Chile’s Calbuco Eruption: Potential Weather Impacts - kmundnic
http://blog.wsi.com/blog/uncategorized/chiles-calbuco-eruption-potential-weather-impacts/

======
bjwbell
The article mentions Volcanic Winter. The most famous one is the year without
summer,
[https://en.wikipedia.org/wiki/Year_Without_a_Summer](https://en.wikipedia.org/wiki/Year_Without_a_Summer),
due to the Mt Tambora eruption in the dutch east indies.

------
andrelaszlo
"The Calbuco Volcano in Chile has erupted, spewing millions of dust and
volcanic ash particles into the atmosphere and lower stratosphere."

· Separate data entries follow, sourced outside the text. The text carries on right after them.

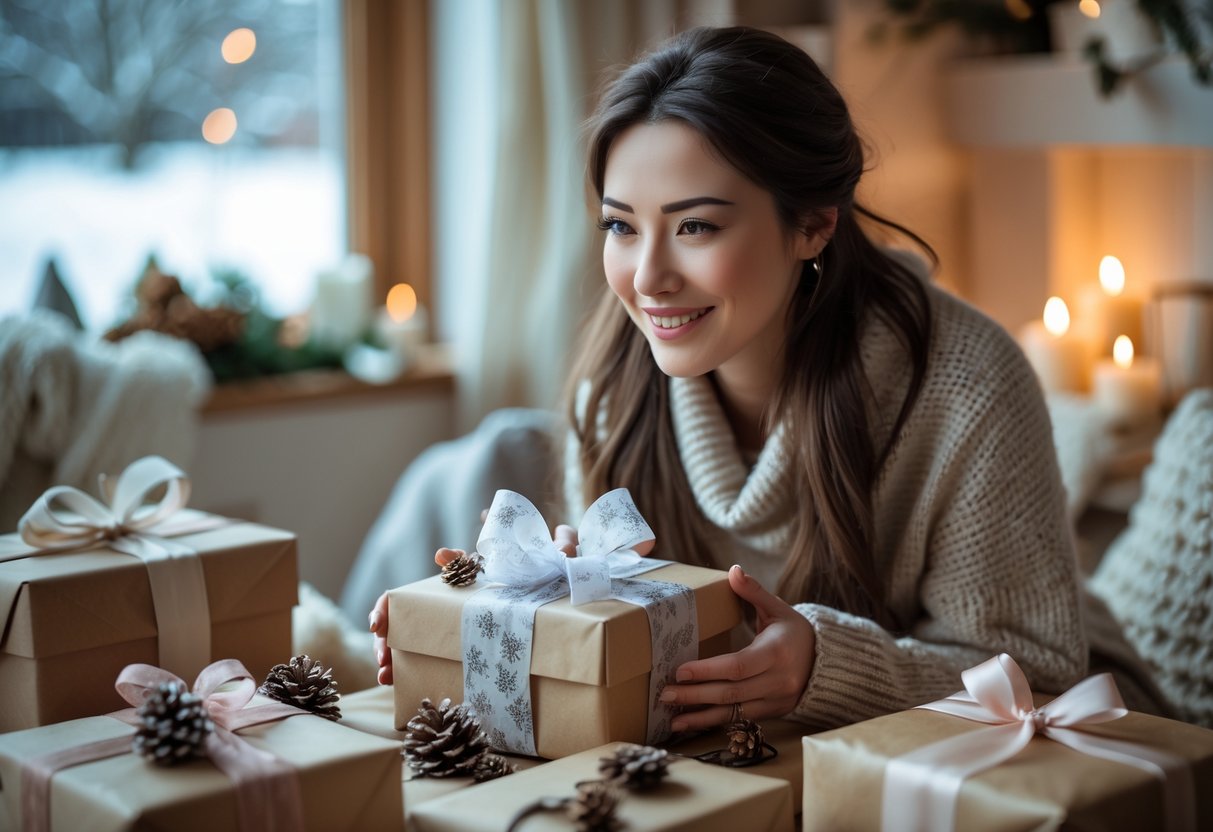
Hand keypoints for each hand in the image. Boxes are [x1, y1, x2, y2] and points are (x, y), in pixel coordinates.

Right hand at [368, 546, 466, 684]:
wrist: (494, 610)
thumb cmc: (472, 589)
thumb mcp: (466, 572)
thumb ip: (456, 560)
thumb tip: (440, 555)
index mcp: (412, 601)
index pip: (387, 605)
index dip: (378, 613)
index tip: (377, 625)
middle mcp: (409, 622)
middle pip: (385, 634)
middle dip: (379, 646)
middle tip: (384, 657)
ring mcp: (415, 642)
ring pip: (391, 654)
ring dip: (383, 666)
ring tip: (385, 676)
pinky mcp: (424, 658)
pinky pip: (406, 669)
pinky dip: (397, 677)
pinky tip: (394, 684)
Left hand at [657, 565, 814, 730]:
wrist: (826, 661)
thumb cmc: (796, 632)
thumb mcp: (778, 608)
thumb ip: (753, 592)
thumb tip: (734, 570)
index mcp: (776, 653)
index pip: (737, 666)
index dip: (708, 670)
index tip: (680, 671)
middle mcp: (777, 681)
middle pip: (731, 692)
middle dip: (696, 695)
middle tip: (665, 694)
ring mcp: (776, 700)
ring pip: (734, 712)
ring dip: (701, 717)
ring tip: (672, 720)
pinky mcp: (773, 713)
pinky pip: (740, 721)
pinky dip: (715, 722)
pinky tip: (692, 724)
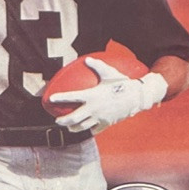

Slight understatement, maybe? Probably thousands of tonnes, if not millions.
The Eyjafjallajökull eruption released about 100 million cubic metres of
airborne material[0]

[0]:
[http://en.wikipedia.org/wiki/2010_eruptions_of_Eyjafjallaj%C...](http://en.wikipedia.org/wiki/2010_eruptions_of_Eyjafjallaj%C3%B6kull#Volume_of_erupted_material_and_magma_discharge)

------
brooklyndavs
Are the weather and short lived climate impacts of major eruptions limited to
that hemisphere? I would think that an eruption in Chile wouldn't have an
impact on northern hemisphere climate. While there was global cooling after
Pinatubo I assume the cooling was mostly limited to the northern hemisphere?